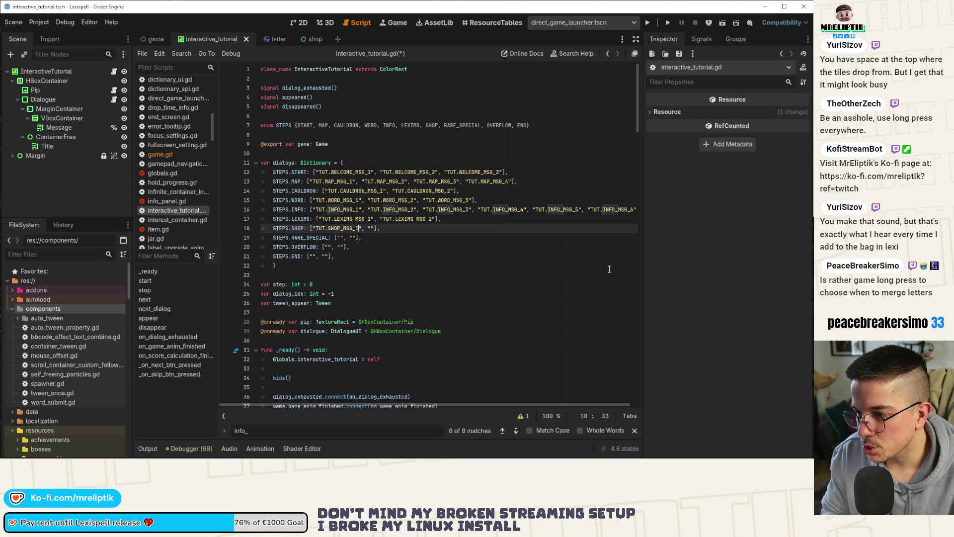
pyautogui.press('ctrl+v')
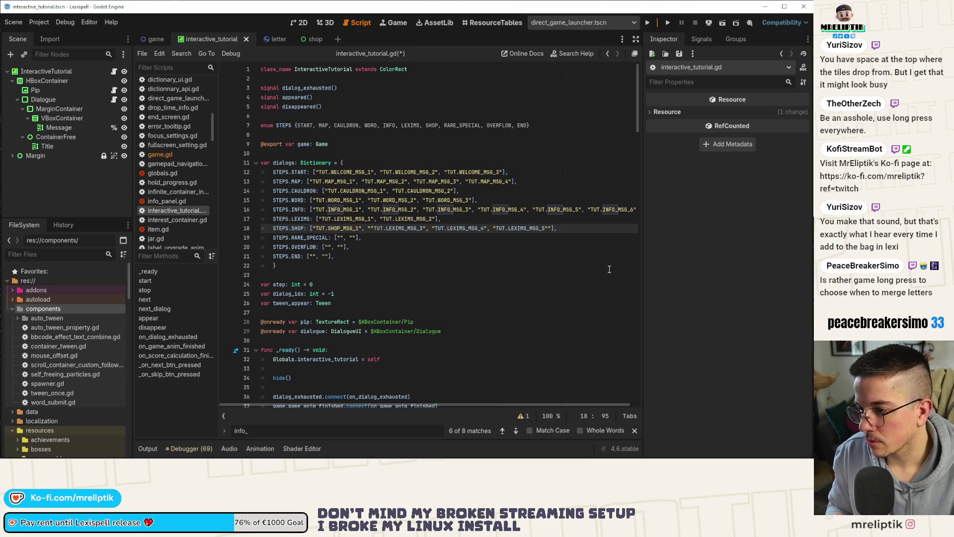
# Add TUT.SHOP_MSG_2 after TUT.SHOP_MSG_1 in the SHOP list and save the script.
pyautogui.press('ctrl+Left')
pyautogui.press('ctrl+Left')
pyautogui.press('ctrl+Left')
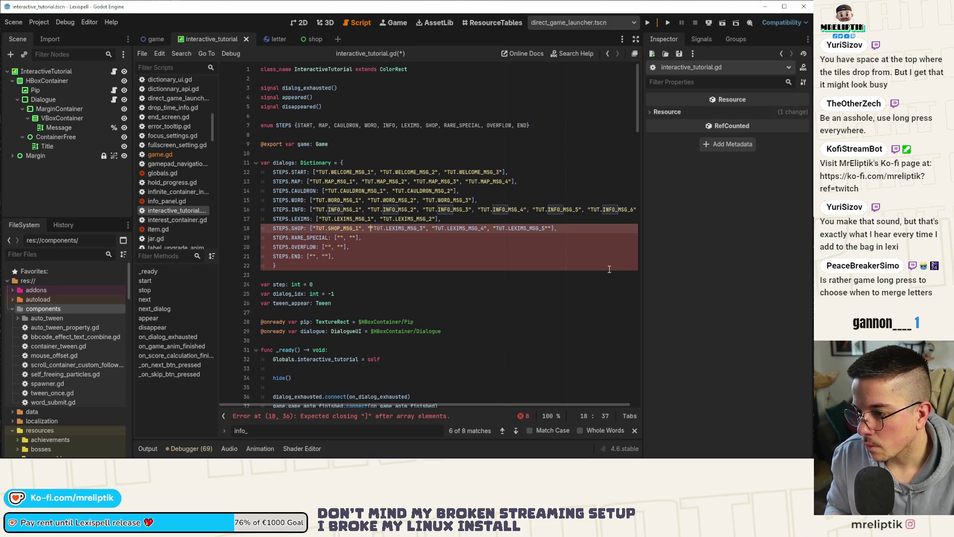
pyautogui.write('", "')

■ Prompt: Without copying any picture, write out the entries exactly.

■ Task output:
pyautogui.press('ctrl+v')
# Add TUT.SHOP_MSG_2 after TUT.SHOP_MSG_1 in the SHOP list and save the script.
pyautogui.press('ctrl+Left')
pyautogui.press('ctrl+Left')
pyautogui.press('ctrl+Left')
pyautogui.write('", "')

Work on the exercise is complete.